Interv Neuroradiol. 2024 Jan 23:15910199231224500. doi: 10.1177/15910199231224500. Online ahead of print.

Abstract

Background and purpose: In patients with acute ischemic stroke (AIS), overestimation of ischemic core on MRI-DWI has been described primarily in regions with milder reduced diffusion. We aimed to assess the possibility of ischemic core overestimation on pretreatment MRI despite using more restricted reduced diffusion (apparent diffusion coefficient (ADC) ≤620 × 10-6 mm2/s) in AIS patients with successful reperfusion.

Materials and methods: In this retrospective single institutional study, AIS patients who had pretreatment MRI underwent successful reperfusion and had follow-up MRI to determine the final infarct volume were reviewed. Pretreatment ischemic core and final infarction volumes were calculated. Ghost core was defined as overestimation of final infarct volume by baseline MRI of >10 mL. Baseline clinical, demographic, and treatment-related factors in this cohort were reviewed.

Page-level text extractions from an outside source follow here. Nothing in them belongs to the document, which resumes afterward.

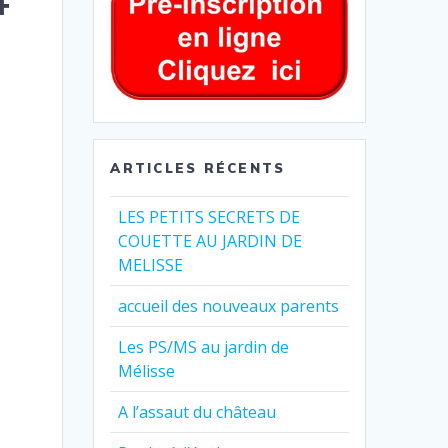
ARTICLES RÉCENTS
LES PETITS SECRETS DE
COUETTE AU JARDIN DE
MELISSE
accueil des nouveaux parents
Les PS/MS au jardin de
Mélisse
A l’assaut du château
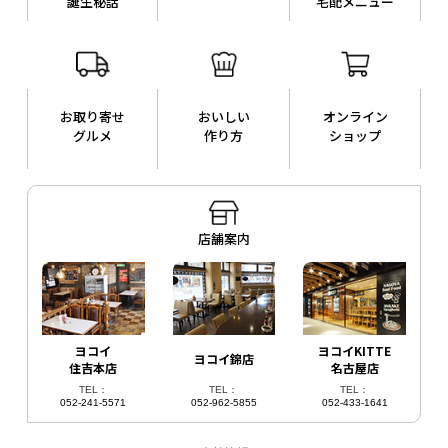
誕生秘話
宅配メニュー
お取り寄せ
おいしい
オンライン
グルメ
作り方
ショップ
店舗案内
ヨコイ
ヨコイKITTE
ヨコイ錦店
住吉本店
名古屋店
TEL：
TEL：
TEL：
052-241-5571
052-962-5855
052-433-1641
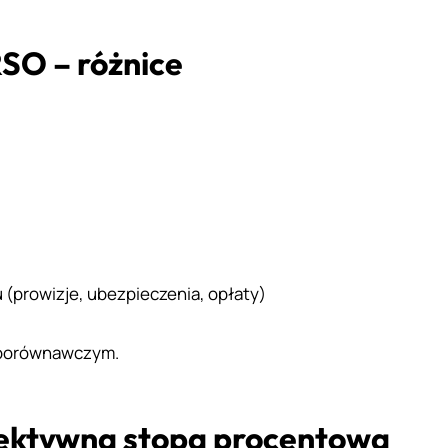
SO – różnice
 (prowizje, ubezpieczenia, opłaty)
 porównawczym.
fektywna stopa procentowa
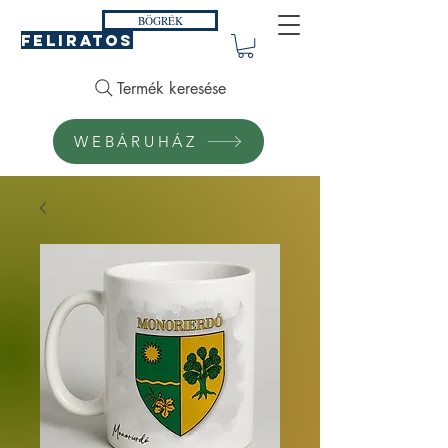
BÖGRÉK
FELIRATOS
Termék keresése
WEBÁRUHÁZ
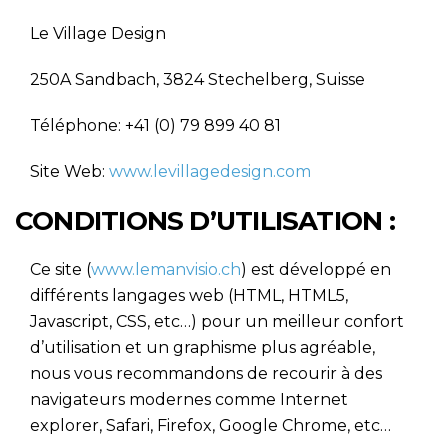
Le Village Design
250A Sandbach, 3824 Stechelberg, Suisse
Téléphone: +41 (0) 79 899 40 81
Site Web:
www.levillagedesign.com
CONDITIONS D’UTILISATION :
Ce site (
www.lemanvisio.ch
) est développé en
différents langages web (HTML, HTML5,
Javascript, CSS, etc…) pour un meilleur confort
d’utilisation et un graphisme plus agréable,
nous vous recommandons de recourir à des
navigateurs modernes comme Internet
explorer, Safari, Firefox, Google Chrome, etc…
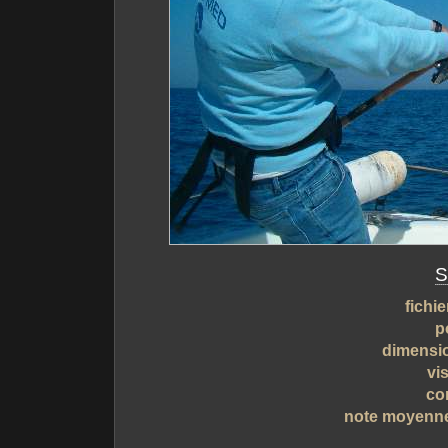
S
fichie
p
dimensi
vis
co
note moyenn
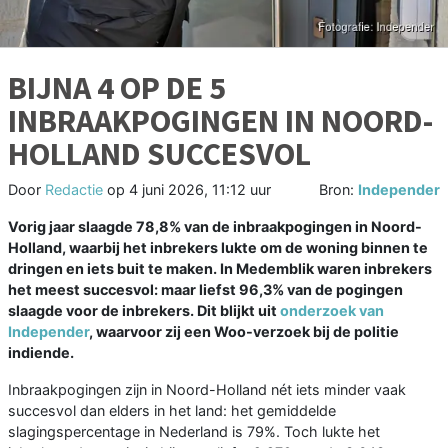
BIJNA 4 OP DE 5
INBRAAKPOGINGEN IN NOORD-
HOLLAND SUCCESVOL
Door
Redactie
op
4 juni 2026, 11:12 uur
Bron:
Independer
Vorig jaar slaagde 78,8% van de inbraakpogingen in Noord-
Holland, waarbij het inbrekers lukte om de woning binnen te
dringen en iets buit te maken. In Medemblik waren inbrekers
het meest succesvol: maar liefst 96,3% van de pogingen
slaagde voor de inbrekers. Dit blijkt uit
onderzoek van
Independer
, waarvoor zij een Woo-verzoek bij de politie
indiende.
Inbraakpogingen zijn in Noord-Holland nét iets minder vaak
succesvol dan elders in het land: het gemiddelde
slagingspercentage in Nederland is 79%. Toch lukte het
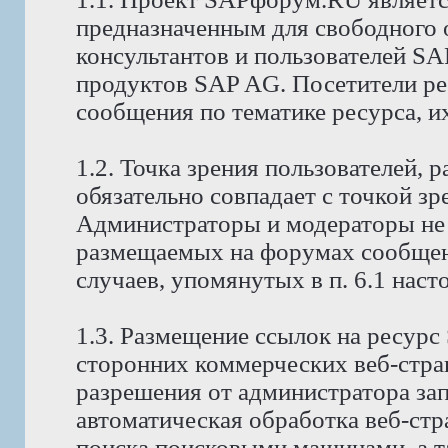
предназначенным для свободного
консультантов и пользователей S
продуктов SAP AG. Посетители р
сообщения по тематике ресурса, и
1.2. Точка зрения пользователей,
обязательно совпадает с точкой з
Администраторы и модераторы не 
размещаемых на форумах сообщени
случаев, упомянутых в п. 6.1 нас
1.3. Размещение ссылок на ресур
сторонних коммерческих веб-стра
разрешения от администратора за
автоматическая обработка веб-стр
поиска поисковыми машинами, а т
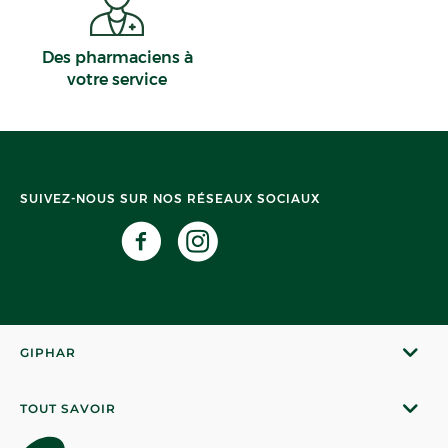
Des pharmaciens à
votre service
SUIVEZ-NOUS SUR NOS RÉSEAUX SOCIAUX
GIPHAR
TOUT SAVOIR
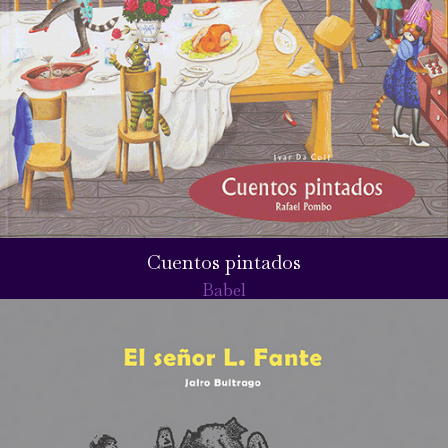
Cuentos pintados
Babel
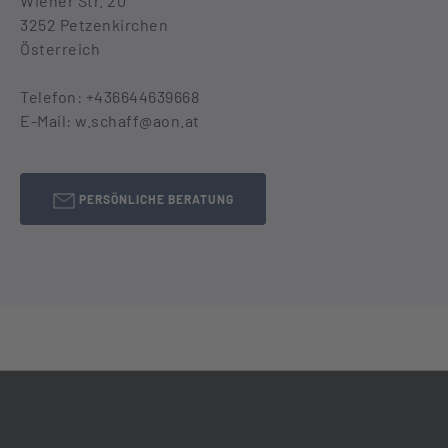
Wiener Str. 20
3252 Petzenkirchen
Österreich
Telefon: +436644639668
E-Mail: w.schaff@aon.at
PERSÖNLICHE BERATUNG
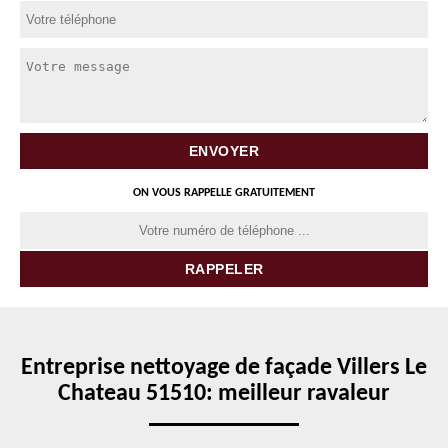
ON VOUS RAPPELLE GRATUITEMENT
Entreprise nettoyage de façade Villers Le
Chateau 51510: meilleur ravaleur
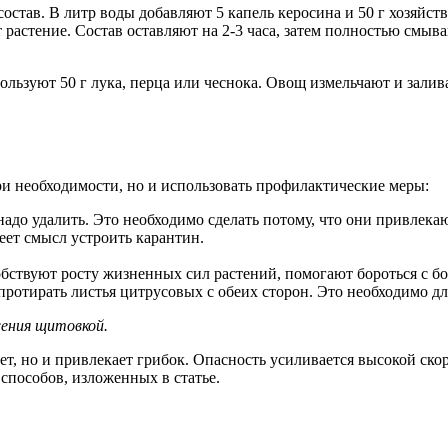
став. В литр воды добавляют 5 капель керосина и 50 г хозяйс
астение. Состав оставляют на 2-3 часа, затем полностью смыва
льзуют 50 г лука, перца или чеснока. Овощ измельчают и заливаю
ри необходимости, но и использовать профилактические меры:
надо удалить. Это необходимо сделать потому, что они привлека
еет смысл устроить карантин.
бствуют росту жизненных сил растений, помогают бороться с бо
ротирать листья цитрусовых с обеих сторон. Это необходимо дл
ения щитовкой.
ает, но и привлекает грибок. Опасность усиливается высокой с
способов, изложенных в статье.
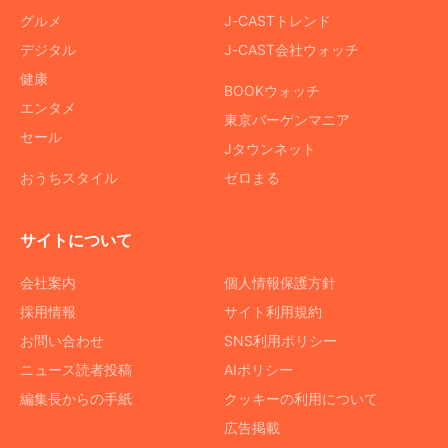
グルメ
J-CASTトレンド
デジタル
J-CAST会社ウォッチ
健康
BOOKウォッチ
エンタメ
東京バーゲンマニア
セール
Jタウンネット
おうちスタイル
ゼロまる
サイトについて
会社案内
個人情報保護方針
採用情報
サイト利用規約
お問い合わせ
SNS利用ポリシー
ニュース読者投稿
AIポリシー
編集長からの手紙
クッキーの利用について
広告掲載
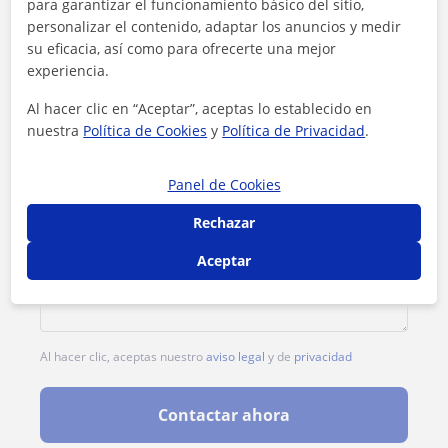
para garantizar el funcionamiento básico del sitio,
1ª clase gratis
personalizar el contenido, adaptar los anuncios y medir
su eficacia, así como para ofrecerte una mejor
experiencia.
Al hacer clic en “Aceptar”, aceptas lo establecido en
nuestra
Política de Cookies
y
Política de Privacidad
.
Panel de Cookies
Rechazar
Aceptar
Al hacer clic, aceptas nuestro
aviso legal
y de
privacidad
Contactar ahora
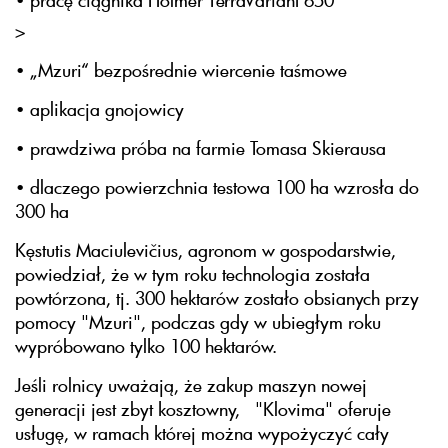
>
• „Mzuri“ bezpośrednie wiercenie taśmowe
• aplikacja gnojowicy
• prawdziwa próba na farmie Tomasa Skierausa
• dlaczego powierzchnia testowa 100 ha wzrosła do
300 ha
Kęstutis Maciulevičius, agronom w gospodarstwie,
powiedział, że w tym roku technologia została
powtórzona, tj. 300 hektarów zostało obsianych przy
pomocy "Mzuri", podczas gdy w ubiegłym roku
wypróbowano tylko 100 hektarów.
Jeśli rolnicy uważają, że zakup maszyn nowej
generacji jest zbyt kosztowny, "Klovima" oferuje
usługę, w ramach której można wypożyczyć cały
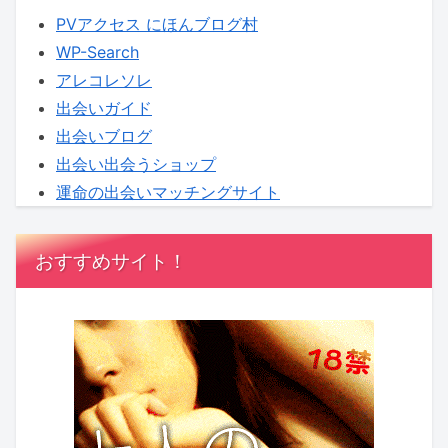
PVアクセス にほんブログ村
WP-Search
アレコレソレ
出会いガイド
出会いブログ
出会い出会うショップ
運命の出会いマッチングサイト
おすすめサイト！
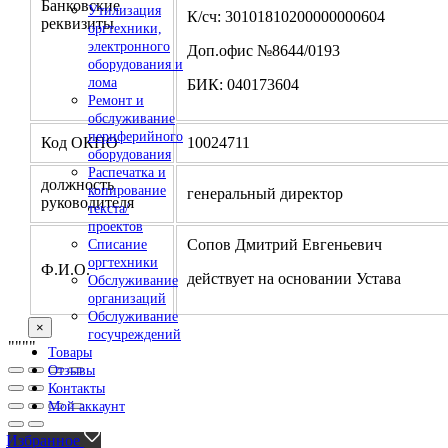
Банковские
Утилизация
К/сч: 30101810200000000604
реквизиты
оргтехники,
электронного
Доп.офис №8644/0193
оборудования и
лома
БИК: 040173604
Ремонт и
обслуживание
периферийного
Код ОКПО
10024711
оборудования
Распечатка и
должность
копирование
генеральный директор
руководителя
текста/
проектов
Сопов Дмитрий Евгеньевич
Списание
оргтехники
Ф.И.О.
действует на основании Устава
Обслуживание
организаций
Обслуживание
×
госучреждений
"
""
"
Товары
Отзывы
Контакты
Мой аккаунт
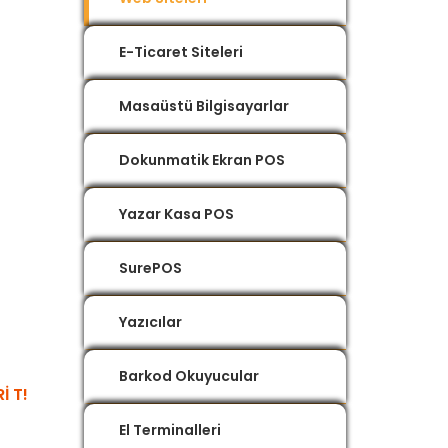
E-Ticaret Siteleri
Masaüstü Bilgisayarlar
Dokunmatik Ekran POS
Yazar Kasa POS
SurePOS
Yazıcılar
Barkod Okuyucular
I T!
El Terminalleri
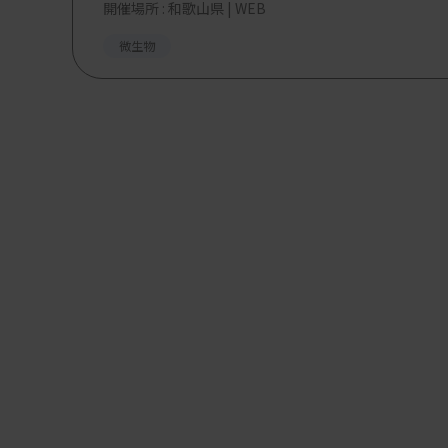
開催場所 : 和歌山県 | WEB
微生物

Results: A total of 6/156 (3.8%) patients had overestimated ischemic core volume on baseline MRI, with mean overestimation of 65.6 mL. Three out of six patients had pretreatment ischemic core estimation of >70 mL, while the final infarct volume was <70 mL. All six patients had last known well-to-imaging <120 min, median (IQR): 65 (53-81) minutes.

Conclusions: Overestimation of ischemic core, known as ghost core, is rare using severe ADC threshold (≤620 × 10-6 mm2/s), but it does occur in nearly 1 of every 25 patients, confined to hyperacute patients imaged within 120 min of symptom onset. Awareness of this phenomenon carries implications for treatment and trial enrollment.

Keywords: Stroke; magnetic resonance imaging; thrombectomy.